En conséquence, les demandes indemnitaires du CSSA et celle qui tend à la publication de la décision doivent être rejetées, le jugement étant confirmé.
Sur les dépens et frais irrépétibles
Le CSSA, qui succombe, est tenu aux dépens d'appel et sa demande en paiement au titre de ses frais irrépétibles sera rejetée.

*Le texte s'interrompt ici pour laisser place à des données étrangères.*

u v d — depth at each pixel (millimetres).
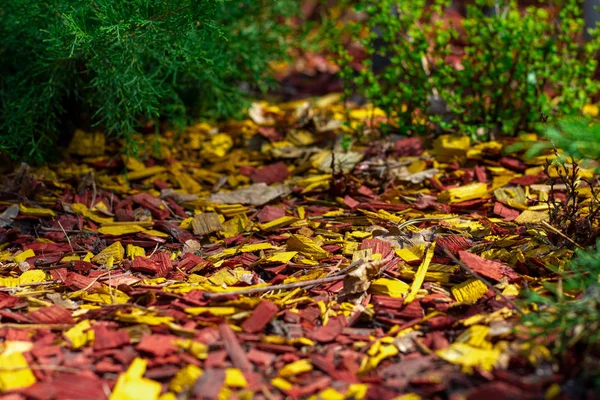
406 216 1699
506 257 1546
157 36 1720
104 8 1680
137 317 1426
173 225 1712
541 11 1950
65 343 1398
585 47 1938
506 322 1402
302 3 2645
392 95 1978
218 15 1961
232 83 2160
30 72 1856
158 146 1933
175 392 1325
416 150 1915
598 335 1334
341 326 1431
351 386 1332
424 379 1330
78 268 1574
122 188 1838
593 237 1532
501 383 1319
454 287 1489
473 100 1960
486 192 1761
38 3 1781
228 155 1982
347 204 1751
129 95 1781
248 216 1741
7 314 1445
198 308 1438
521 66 1908
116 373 1354
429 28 1984
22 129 1837
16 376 1341
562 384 1317
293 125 2078
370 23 1989
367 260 1534
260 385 1333
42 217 1726
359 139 1979
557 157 1535
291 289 1498
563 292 1454
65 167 1903
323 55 2916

La situation économique du CSSA justifie le rejet de la demande de M. [F] fondée sur l'article 700 du code de procédure civile.
PAR CES MOTIFS
La cour, statuant contradictoirement,
Déboute Monsieur [P] [F] de sa fin de non-recevoir prise de la nouveauté en appel d'une demande présentée par la SAS club sportif [Localité 9] Ardennes,
Confirme le jugement déféré, sauf en ce qu'il déclare recevable les demandes indemnitaires fondées sur un engagement d'investir directement dans la SAS club sportif [Localité 9] Ardennes,
Statuant à nouveau de ce chef et y ajoutant,
Déclare irrecevables les demandes de la SELARL [T] [N] prise en la personne de Me [T] [N] ès qualités de liquidateur judiciaire de la SAS club sportif [Localité 9] Ardennes en ce qu'elles sont fondées sur un engagement d'investir directement dans la SAS club sportif [Localité 9] Ardennes,
Condamne la SELARL [T] [N] prise en la personne de Me [T] [N] ès qualités de liquidateur judiciaire de la SAS club sportif [Localité 9] Ardennes aux dépens d'appel,
Déboute les parties de leur demande en paiement au titre de leurs frais irrépétibles d'appel.